In 1971, the Rockefeller Center recycled its first tree, turning it into 30 three-bushel bags of mulch. This mulch was used to line the nature trails of upper Manhattan. Now, the leftover lumber is donated to the Boy Scouts of America, Girl Scouts of America and, most recently, Habitat for Humanity.
While tin cans and scrap paper adorned 1931's Rockefeller tree, by 1934, the evergreen shone brightly with 1,200 colored lights and ornaments. Holiday music was even piped in through PA speakers. Later, the 1950s saw a trend of white-flocked trees.
In 2013, singer Fergie unveiled the new 550-pound Swarovski crystal star created for the top of the Rockefeller tree. It's over 10 feet tall and contains over 25,000 crystals, making it the largest treetop star ever made.
As part of the city's effort to go green, Mayor Michael Bloomberg flipped the switch on 2007's tree, illuminating 30,000 energy-saving LED bulbs.

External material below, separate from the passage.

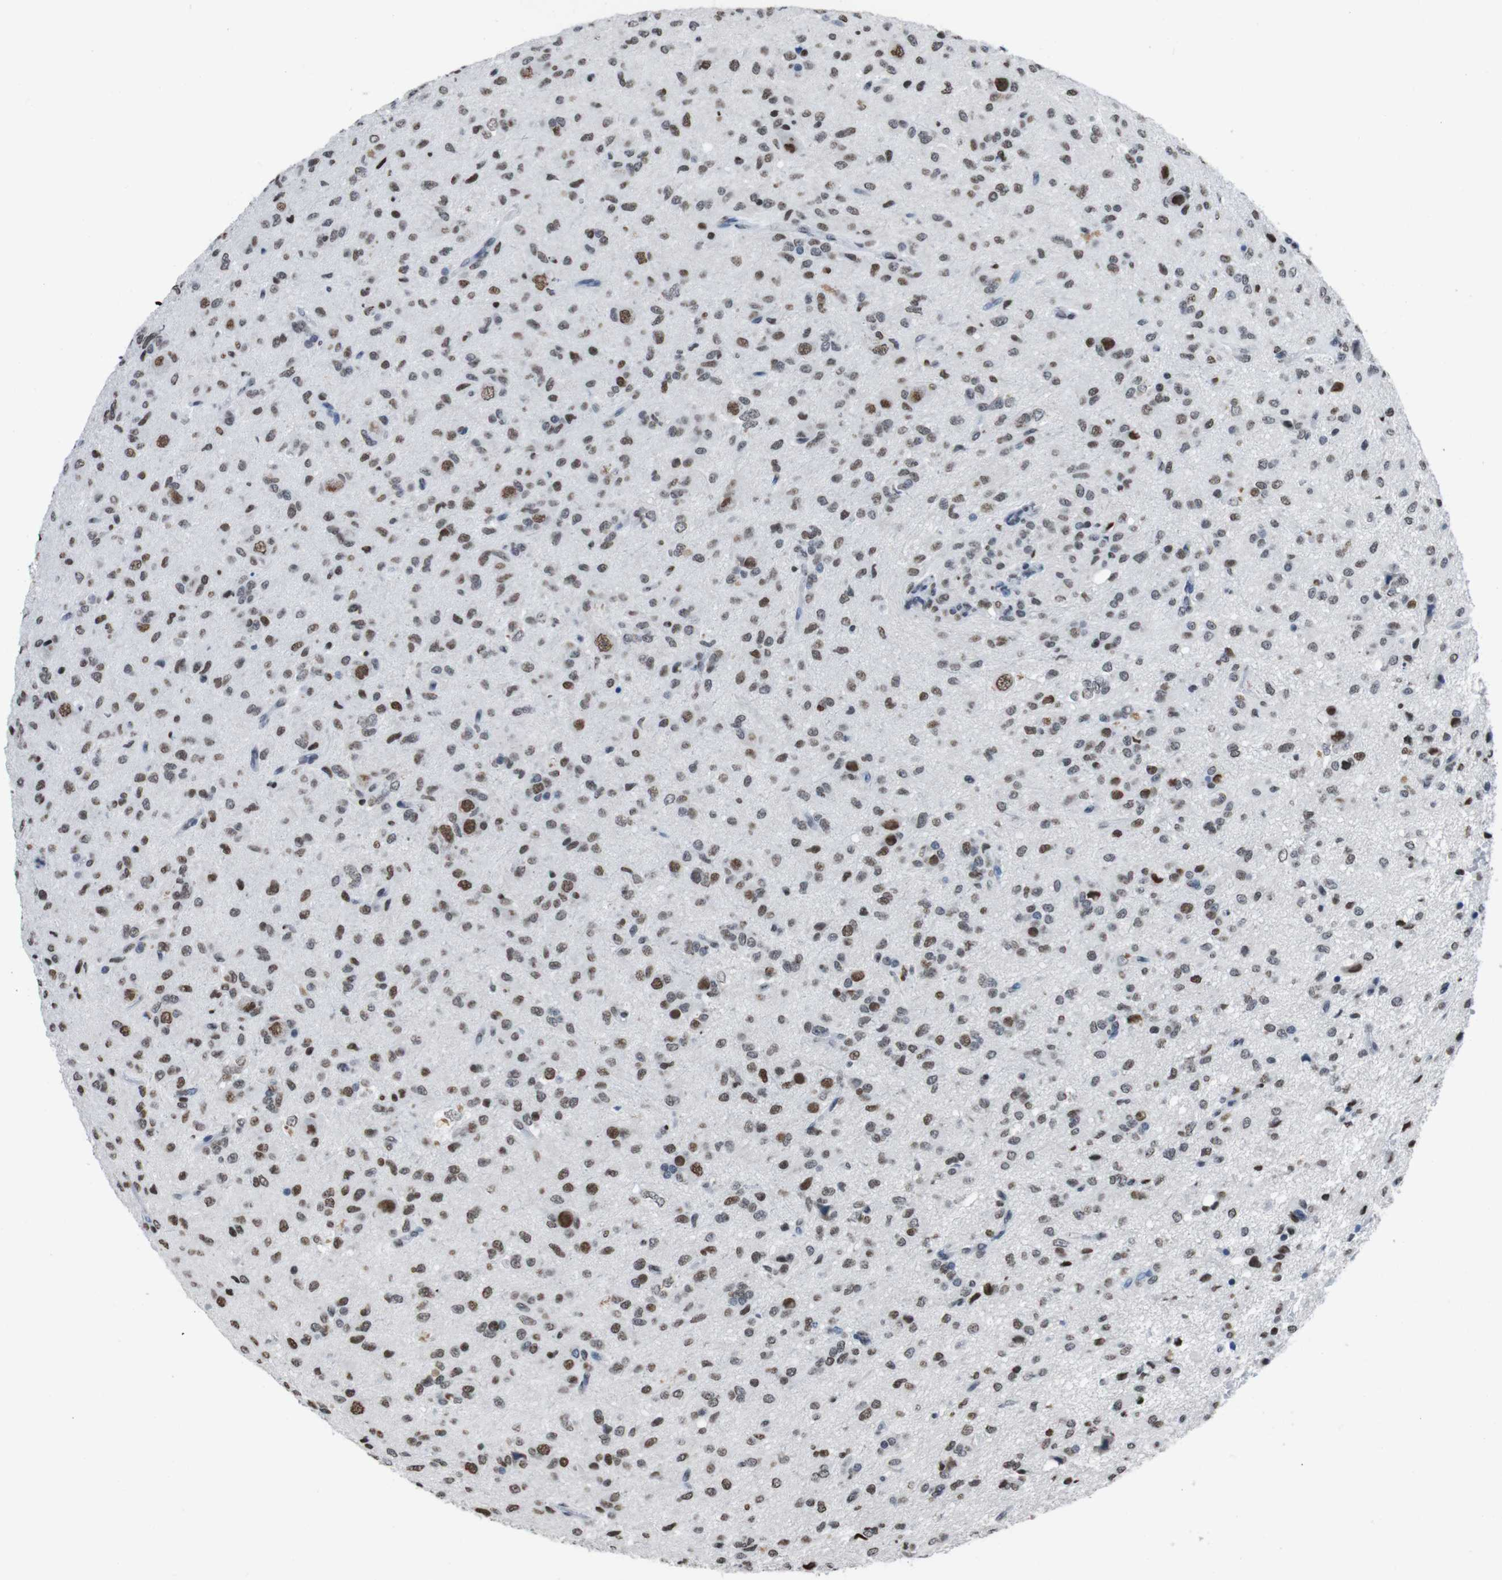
{"staining": {"intensity": "moderate", "quantity": ">75%", "location": "nuclear"}, "tissue": "glioma", "cell_type": "Tumor cells", "image_type": "cancer", "snomed": [{"axis": "morphology", "description": "Glioma, malignant, High grade"}, {"axis": "topography", "description": "Brain"}], "caption": "Malignant high-grade glioma was stained to show a protein in brown. There is medium levels of moderate nuclear positivity in approximately >75% of tumor cells. The staining was performed using DAB to visualize the protein expression in brown, while the nuclei were stained in blue with hematoxylin (Magnification: 20x).", "gene": "PIP4P2", "patient": {"sex": "female", "age": 59}}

These new bulbs use 1,200 kilowatt hours less electricity each day, enough to power one 2,000-square-foot home for a month.
The task of finding the perfect tree for the city is reserved for the Rockefeller Center's garden manager. Over the years, the Rockefeller Center has chosen trees from New Hampshire, Canada, New Jersey, and Connecticut.